Halifax acquiesced. He would live to fight another day!

Now, Halifax, with a hint of a smile on his face, said to himself “Things have changed somewhat.”

He had received the news of the fall of France with resignation. It had been expected, even if it was unsettling. Italy’s declaration of war had angered him. Like everybody else, he considered it a cowardly act committed only when Mussolini was certain France was already beaten, and after Britain had suffered a major defeat. America’s President Roosevelt said of it, “The hand that held the dagger has struck it into the back of his neighbour.”

After receiving this news, Halifax was bracing himself for yet another fight with Churchill over the need to find a way to peace.

Then out of the blue something totally unexpected had happened!

Almost simultaneously, ‘It must have been pre-arranged,’ he acknowledged to himself, three diplomatic notes were delivered to him. One each from the United States, the Swiss, and the Portuguese Ambassadors.

They each said much the same thing. The new German Foreign Minister — Baron Werner von Altendorf — on behalf of his country, urgently requested a meeting with the British Foreign Secretary to discuss a resolution of the current situation between their two countries. Included with the notes was an interesting document. Halifax read it with astonishment.

Nobody was aware that there was a new German Foreign minister. ‘What the hell happened to the old foreign minister, von Ribbentrop,’ he asked himself. He knew Baron von Altendorf slightly from some years ago, and as far as he could recall he was a gentleman of the old school and not particularly pro-Nazi.

“Curious,” he said out loud. “Never did like von Ribbentrop anyway. Bloody jumped up champagne salesman.” He was referring to the German’s involvement in the wine trade in earlier years.

Each of the neutral ambassadors had also added ‘their strongest recommendation’ that Britain agrees to the German request. Provisional arrangements had already been made in secret by the Portuguese Government for a venue. Portugal was neutral in the conflict that had engulfed most of Western Europe.

Halifax had barely finished reading the notes and the enclosed document when his telephone rang. His personal secretary said the United States Ambassador was on the line.

“Highly unusual,” muttered Halifax, as he accepted the call.

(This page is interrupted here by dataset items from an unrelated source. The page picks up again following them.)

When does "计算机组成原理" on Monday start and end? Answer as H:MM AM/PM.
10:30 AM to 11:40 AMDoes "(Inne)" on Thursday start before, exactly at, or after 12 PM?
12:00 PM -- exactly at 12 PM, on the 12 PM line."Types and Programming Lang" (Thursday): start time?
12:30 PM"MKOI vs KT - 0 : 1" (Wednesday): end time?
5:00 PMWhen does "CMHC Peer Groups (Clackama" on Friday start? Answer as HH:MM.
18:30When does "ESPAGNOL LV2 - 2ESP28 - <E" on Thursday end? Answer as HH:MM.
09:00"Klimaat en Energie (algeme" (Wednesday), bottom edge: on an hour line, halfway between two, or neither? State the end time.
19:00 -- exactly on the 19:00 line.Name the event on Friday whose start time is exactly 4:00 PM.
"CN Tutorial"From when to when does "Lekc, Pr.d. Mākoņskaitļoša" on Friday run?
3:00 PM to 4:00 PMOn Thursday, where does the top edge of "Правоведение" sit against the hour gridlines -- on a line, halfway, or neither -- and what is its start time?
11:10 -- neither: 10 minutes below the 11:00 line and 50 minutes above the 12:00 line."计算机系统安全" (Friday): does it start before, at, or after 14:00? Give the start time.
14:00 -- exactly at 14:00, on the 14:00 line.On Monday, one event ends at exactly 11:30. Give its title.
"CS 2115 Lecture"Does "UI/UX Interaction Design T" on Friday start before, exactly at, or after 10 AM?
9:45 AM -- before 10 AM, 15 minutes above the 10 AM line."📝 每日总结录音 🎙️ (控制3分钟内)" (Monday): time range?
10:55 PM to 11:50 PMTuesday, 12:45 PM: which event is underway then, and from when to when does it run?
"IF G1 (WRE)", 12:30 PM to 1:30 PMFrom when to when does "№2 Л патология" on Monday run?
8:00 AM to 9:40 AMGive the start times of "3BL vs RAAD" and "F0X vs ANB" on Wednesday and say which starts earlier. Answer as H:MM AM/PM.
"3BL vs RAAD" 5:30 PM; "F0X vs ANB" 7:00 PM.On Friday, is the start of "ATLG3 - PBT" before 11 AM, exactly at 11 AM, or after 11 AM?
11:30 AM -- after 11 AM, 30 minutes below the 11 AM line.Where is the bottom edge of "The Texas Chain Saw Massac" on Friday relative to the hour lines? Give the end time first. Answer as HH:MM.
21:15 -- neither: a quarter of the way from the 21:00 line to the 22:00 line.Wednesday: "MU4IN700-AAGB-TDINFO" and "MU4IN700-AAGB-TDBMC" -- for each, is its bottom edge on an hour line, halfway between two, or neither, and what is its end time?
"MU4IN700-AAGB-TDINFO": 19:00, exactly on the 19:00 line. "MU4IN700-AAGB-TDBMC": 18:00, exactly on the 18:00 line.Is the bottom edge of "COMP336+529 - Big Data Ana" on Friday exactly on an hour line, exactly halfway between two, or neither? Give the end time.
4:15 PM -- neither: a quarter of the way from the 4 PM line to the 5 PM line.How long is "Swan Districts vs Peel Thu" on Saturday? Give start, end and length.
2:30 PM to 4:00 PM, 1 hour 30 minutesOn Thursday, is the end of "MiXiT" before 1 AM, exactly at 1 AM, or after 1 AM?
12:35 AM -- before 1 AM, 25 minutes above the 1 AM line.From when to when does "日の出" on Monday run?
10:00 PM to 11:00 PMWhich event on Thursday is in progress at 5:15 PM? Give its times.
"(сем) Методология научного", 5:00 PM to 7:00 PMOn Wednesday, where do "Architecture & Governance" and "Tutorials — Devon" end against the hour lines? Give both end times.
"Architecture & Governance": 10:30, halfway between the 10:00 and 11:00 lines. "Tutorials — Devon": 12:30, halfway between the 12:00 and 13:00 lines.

The US Ambassador since 1937 was Joseph Kennedy. An arrogant man with whom many sections of the British Establishment did not have good relations. It was believed he was not particularly pro-British and he had argued against the United States giving military and economic aid to Britain. Secretly he would not have been unhappy to see Britain humbled Germany.

Yet the same man greatly enjoyed, as Ambassador, his lofty position in London high society, which was in stark contrast to his relatively ‘outsider’ position in his home town of Boston in the USA.

Before the war this same man had constantly rejected the warnings of Winston Churchill, that any compromise with Nazi Germany was impossible. Kennedy had been a firm supporter of the policy of appeasement.

Halifax had no great liking for this high ranking diplomat. Nevertheless he greeted him with a show of warmth. “Good afternoon, Mr Ambassador, this is an unexpected pleasure.”